LB: I wasn’t wholly serious in this suggestion, but I do think that if women can’t get jobs perhaps they’ll be quicker to have babies, which is no bad thing. The tendency now for women to leave motherhood till their late 30s is, I think, very dangerous.
HS and TL: When you wrote about feminism, you said ‘I was fine being clever at school, but being clever outside, when there were boys around, made you a social leper.’ Have you ever felt that your intellectual growth has been stunted by being a woman?
LB: I don’t feel my intellectual growth has been stunted, but I do think my willingness to express opinions was stunted for a long time, though not now.
HS and TL: You have always said that you grew up ‘before feminism’. Are you a feminist now?
LB: I’m a feminist in that I believe women should get equal pay for equal work etc. But I’m not into the ‘all men are rapists’ school. I think it’s important for men and women to LIKE each other and work together as equals.
HS and TL: What was your most difficult interview?
LB: Probably some of the artists I’ve interviewed, e.g. Sarah Lucas or Gary Hume or Paul McCarthy, simply because they are not very articulate. Muriel Spark was very difficult because she was so evasive.
HS and TL: And the most interesting?
LB: Rudolph Nureyev, because he was SO cultured and wide-ranging.
HS and TL: Can you pinpoint the single highest point of your career?
LB: Actually this last year has been quite a high point, with my book and film coming out.
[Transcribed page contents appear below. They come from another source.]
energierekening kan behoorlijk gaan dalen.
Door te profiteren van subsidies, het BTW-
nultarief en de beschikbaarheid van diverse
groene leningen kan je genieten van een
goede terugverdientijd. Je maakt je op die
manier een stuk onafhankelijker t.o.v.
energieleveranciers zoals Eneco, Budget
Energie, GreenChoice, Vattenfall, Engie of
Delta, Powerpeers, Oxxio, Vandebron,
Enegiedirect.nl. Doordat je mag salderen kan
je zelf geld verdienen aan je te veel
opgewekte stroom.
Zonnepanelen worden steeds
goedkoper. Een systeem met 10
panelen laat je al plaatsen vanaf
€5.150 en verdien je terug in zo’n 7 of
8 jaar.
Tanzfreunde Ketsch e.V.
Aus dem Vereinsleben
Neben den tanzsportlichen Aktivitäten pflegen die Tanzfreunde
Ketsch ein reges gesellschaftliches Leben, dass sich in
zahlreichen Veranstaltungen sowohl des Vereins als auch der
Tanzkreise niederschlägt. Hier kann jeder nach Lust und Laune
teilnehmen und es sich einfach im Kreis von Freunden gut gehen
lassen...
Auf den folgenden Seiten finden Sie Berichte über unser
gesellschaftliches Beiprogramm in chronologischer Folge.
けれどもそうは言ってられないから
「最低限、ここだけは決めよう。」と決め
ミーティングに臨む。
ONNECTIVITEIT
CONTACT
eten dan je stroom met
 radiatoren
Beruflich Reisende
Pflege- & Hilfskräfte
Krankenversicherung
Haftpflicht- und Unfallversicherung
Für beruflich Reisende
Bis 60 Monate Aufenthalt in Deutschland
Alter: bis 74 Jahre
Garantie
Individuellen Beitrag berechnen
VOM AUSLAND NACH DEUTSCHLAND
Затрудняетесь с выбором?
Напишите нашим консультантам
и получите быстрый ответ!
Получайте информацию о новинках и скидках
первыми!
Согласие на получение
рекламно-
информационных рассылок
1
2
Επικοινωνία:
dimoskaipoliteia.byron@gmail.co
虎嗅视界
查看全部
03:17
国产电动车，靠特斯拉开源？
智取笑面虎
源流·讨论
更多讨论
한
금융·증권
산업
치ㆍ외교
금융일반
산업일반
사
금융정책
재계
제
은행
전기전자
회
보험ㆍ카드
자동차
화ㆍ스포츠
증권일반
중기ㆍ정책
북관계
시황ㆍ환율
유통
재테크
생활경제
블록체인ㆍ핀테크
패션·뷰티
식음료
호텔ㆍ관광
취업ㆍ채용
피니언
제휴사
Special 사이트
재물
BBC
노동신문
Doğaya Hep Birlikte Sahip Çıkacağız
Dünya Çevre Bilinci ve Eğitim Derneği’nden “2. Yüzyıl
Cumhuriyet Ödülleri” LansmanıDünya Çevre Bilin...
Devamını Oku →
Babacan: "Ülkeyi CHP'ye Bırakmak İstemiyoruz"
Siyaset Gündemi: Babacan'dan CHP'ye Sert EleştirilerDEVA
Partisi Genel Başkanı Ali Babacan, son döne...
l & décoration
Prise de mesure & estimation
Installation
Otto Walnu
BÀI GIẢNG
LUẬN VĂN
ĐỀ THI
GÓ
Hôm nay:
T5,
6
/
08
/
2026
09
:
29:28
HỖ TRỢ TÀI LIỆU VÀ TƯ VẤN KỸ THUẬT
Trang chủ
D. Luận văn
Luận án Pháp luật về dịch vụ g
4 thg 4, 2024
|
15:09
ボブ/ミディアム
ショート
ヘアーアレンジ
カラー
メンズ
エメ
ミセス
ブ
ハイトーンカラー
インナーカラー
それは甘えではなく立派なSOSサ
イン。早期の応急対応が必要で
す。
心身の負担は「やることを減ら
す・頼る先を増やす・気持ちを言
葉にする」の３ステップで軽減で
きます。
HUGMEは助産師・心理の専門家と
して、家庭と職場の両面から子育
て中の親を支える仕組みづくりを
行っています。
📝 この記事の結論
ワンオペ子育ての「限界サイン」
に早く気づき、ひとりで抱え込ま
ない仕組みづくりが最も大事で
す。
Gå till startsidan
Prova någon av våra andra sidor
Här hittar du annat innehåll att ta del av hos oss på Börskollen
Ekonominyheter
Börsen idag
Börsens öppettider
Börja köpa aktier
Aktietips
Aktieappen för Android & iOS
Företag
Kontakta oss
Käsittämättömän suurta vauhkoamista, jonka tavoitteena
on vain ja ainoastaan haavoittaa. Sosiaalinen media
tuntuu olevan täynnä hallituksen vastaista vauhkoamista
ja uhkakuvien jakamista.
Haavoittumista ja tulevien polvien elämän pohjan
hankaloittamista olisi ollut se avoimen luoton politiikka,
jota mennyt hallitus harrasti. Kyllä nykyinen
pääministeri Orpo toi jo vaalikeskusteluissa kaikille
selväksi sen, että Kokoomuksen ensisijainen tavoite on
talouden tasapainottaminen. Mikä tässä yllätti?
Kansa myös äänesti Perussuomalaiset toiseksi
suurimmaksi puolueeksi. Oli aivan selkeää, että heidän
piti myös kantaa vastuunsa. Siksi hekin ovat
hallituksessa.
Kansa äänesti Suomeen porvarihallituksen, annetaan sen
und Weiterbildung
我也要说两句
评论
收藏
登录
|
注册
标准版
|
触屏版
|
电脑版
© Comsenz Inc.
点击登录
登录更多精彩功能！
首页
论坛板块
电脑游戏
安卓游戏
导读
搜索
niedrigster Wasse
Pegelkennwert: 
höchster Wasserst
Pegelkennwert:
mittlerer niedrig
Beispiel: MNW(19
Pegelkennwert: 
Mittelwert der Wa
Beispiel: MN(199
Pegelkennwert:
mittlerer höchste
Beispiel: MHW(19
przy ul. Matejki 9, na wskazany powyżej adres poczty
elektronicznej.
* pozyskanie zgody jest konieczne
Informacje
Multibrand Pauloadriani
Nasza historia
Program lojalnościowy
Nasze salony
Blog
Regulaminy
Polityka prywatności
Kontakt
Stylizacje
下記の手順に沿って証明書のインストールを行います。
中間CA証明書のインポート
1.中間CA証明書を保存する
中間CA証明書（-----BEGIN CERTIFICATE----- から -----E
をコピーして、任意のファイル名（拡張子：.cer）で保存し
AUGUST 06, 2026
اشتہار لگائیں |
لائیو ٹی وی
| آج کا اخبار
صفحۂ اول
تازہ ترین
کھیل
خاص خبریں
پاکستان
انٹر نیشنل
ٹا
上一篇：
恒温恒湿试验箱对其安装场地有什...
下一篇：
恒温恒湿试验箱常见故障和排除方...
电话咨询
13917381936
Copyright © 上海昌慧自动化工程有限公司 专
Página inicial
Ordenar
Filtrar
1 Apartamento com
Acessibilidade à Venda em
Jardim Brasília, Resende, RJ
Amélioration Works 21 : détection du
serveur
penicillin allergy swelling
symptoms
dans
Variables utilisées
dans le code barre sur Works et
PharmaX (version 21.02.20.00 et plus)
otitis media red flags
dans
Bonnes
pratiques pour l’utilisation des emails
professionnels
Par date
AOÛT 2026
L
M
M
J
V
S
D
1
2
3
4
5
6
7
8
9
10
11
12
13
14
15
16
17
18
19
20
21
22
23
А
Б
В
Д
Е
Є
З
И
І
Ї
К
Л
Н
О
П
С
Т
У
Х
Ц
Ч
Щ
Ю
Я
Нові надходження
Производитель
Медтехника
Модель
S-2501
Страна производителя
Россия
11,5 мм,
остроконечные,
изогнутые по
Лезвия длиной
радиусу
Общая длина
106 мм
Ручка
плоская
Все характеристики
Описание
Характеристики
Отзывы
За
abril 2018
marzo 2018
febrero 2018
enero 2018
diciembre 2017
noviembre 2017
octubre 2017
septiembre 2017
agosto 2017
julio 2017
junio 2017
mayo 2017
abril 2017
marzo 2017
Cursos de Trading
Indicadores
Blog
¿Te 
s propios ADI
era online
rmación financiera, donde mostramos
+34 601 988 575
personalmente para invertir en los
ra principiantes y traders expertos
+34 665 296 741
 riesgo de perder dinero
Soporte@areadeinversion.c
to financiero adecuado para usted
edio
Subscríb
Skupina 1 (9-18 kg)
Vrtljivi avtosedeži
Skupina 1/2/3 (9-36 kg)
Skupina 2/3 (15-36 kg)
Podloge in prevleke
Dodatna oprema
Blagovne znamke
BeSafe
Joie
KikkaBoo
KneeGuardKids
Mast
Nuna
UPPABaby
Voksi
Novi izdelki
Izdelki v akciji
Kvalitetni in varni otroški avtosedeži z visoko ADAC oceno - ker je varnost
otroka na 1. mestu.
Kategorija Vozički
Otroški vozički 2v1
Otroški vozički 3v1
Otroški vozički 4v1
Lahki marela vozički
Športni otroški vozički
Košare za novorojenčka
Before that probably 1990 when I joined The Independent on Sunday on its launch and won a What the Papers Say award.
HS and TL: And the lowest point?
LB: Low point was probably my last couple of years on Penthouse, or my last year at The Sunday Express because in both cases I was dying to move on.
HS and TL: What’s next for Lynn Barber?
LB: I should be writing another book but I’m quite lazy!